After WW 2 many went to gentleman farming with 10 acres and grew their own food.
It was a big dream in the 50s then again with the back to the land movement in the seventies.
In the nineties there was another push for growing own food.
Seems to be something that goes around and around.
And its incredibly stressful. They are always at the mercy of the weather and the weather generally doesn't want to cooperate. There's a big difference between having a little vegetable plot in the back yard and trying to support yourself and your family through farming and it takes a special kind of person to do it.

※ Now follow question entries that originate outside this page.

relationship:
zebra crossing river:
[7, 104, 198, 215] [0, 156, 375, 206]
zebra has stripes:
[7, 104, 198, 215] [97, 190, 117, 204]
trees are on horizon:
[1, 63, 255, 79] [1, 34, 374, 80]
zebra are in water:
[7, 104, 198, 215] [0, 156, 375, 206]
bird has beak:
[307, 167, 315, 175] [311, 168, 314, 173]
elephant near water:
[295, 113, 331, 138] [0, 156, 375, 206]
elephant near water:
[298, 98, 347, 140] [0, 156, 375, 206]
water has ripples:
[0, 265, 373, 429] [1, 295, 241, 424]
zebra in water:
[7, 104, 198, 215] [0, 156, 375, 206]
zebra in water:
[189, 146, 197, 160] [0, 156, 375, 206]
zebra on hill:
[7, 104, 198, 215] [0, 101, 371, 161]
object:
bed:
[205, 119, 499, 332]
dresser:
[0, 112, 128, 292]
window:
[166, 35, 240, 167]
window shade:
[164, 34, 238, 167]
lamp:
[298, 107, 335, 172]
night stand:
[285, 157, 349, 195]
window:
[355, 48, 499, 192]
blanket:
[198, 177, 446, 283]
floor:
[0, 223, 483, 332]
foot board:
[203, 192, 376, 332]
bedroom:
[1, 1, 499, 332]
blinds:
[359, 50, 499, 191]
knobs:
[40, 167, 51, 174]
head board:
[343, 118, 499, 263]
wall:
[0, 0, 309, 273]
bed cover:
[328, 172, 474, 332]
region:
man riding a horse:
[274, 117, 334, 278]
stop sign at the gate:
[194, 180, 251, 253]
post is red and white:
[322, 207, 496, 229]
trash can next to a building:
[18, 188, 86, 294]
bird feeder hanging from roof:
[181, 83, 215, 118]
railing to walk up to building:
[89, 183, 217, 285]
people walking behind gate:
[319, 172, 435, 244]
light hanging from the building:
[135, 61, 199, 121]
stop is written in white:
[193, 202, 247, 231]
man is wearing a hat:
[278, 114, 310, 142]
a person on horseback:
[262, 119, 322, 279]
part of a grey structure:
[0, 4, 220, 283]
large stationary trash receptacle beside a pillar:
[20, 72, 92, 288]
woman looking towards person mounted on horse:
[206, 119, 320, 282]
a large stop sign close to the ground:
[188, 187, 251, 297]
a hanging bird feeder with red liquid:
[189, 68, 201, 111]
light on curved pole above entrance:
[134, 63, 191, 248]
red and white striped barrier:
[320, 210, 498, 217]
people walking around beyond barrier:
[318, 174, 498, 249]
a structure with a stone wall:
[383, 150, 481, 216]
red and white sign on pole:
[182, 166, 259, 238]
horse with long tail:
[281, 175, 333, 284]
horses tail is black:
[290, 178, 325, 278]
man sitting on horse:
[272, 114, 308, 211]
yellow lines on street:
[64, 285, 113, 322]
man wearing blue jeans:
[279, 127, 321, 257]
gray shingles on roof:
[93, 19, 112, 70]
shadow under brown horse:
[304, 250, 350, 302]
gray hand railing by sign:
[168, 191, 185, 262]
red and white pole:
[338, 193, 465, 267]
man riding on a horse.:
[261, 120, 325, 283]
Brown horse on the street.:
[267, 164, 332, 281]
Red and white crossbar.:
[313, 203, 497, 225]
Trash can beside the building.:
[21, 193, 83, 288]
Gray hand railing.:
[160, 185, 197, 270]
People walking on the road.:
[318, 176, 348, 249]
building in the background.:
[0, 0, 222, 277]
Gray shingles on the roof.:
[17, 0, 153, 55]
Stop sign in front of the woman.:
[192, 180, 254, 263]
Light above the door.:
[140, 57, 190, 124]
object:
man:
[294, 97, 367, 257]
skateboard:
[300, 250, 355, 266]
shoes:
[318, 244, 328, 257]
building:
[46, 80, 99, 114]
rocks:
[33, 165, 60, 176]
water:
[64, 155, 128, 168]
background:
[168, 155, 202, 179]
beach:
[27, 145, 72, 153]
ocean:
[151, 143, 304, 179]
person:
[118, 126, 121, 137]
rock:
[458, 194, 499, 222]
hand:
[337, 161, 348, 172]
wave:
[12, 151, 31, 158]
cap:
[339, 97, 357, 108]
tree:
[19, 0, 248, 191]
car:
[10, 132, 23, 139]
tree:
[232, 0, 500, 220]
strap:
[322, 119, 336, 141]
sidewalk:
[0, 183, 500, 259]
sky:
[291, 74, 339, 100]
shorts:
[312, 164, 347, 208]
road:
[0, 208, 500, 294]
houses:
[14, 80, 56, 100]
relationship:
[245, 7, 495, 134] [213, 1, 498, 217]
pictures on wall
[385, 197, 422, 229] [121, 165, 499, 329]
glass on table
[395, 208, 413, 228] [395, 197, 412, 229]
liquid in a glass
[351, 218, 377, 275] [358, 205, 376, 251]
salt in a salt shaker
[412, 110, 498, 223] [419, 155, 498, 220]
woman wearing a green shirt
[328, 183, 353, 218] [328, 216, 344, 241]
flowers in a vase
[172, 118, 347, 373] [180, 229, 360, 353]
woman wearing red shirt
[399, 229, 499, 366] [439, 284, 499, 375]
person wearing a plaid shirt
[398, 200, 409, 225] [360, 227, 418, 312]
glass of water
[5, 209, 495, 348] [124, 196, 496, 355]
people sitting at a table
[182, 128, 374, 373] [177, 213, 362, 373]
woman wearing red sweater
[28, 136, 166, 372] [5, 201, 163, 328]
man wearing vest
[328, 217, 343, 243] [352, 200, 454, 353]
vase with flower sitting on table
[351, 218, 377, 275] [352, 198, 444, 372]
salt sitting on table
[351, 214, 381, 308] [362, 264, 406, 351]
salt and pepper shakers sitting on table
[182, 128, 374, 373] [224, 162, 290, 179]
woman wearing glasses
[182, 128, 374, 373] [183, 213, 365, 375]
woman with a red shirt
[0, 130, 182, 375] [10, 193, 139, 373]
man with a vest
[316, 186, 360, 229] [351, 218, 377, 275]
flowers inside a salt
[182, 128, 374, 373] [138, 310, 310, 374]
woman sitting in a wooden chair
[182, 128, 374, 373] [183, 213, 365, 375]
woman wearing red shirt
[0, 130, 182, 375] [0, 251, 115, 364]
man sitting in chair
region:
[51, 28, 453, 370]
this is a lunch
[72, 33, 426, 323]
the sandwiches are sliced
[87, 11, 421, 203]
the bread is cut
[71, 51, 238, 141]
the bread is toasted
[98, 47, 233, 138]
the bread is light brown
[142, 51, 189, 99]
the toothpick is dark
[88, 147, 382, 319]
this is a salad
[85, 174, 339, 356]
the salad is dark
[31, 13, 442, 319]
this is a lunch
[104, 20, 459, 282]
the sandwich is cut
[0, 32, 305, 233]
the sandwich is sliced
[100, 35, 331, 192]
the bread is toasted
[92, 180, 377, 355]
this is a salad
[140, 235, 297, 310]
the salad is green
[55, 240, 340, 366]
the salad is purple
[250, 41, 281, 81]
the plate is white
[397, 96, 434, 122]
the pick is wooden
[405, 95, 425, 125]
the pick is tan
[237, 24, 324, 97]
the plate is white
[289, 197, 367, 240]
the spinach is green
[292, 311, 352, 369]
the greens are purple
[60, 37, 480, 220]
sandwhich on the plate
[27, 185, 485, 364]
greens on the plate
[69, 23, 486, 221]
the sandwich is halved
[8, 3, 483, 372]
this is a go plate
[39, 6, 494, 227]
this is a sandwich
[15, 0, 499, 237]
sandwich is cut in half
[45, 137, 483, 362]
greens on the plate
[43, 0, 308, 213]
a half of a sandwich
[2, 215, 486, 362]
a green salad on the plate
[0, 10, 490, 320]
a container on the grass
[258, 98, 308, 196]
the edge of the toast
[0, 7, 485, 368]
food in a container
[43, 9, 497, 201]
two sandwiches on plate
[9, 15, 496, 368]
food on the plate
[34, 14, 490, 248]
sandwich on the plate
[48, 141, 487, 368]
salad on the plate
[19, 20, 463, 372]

Well, let’s hope it sticks. Multicultural transgender studies don’t put food on the table.
I would say most Millennials are not up to traditional farming, even the high tech version. Yet hobby farms that can secure a farm to market/table business relationship can prosper. Throw in agri-tourism plus government largess and you might have a winning business paradigm.
They’ll grow Refer.
Millennials...farming....
HaHaHa. I heard that before.
More like pot gardening.
You can’t just go into farming. I’ve run the numbers many times the math doesn’t work. Land costs to much and the debt burden to high to make a profit. You have to inherit land or form a private corporation and get investors. Who wants to invest in a farm?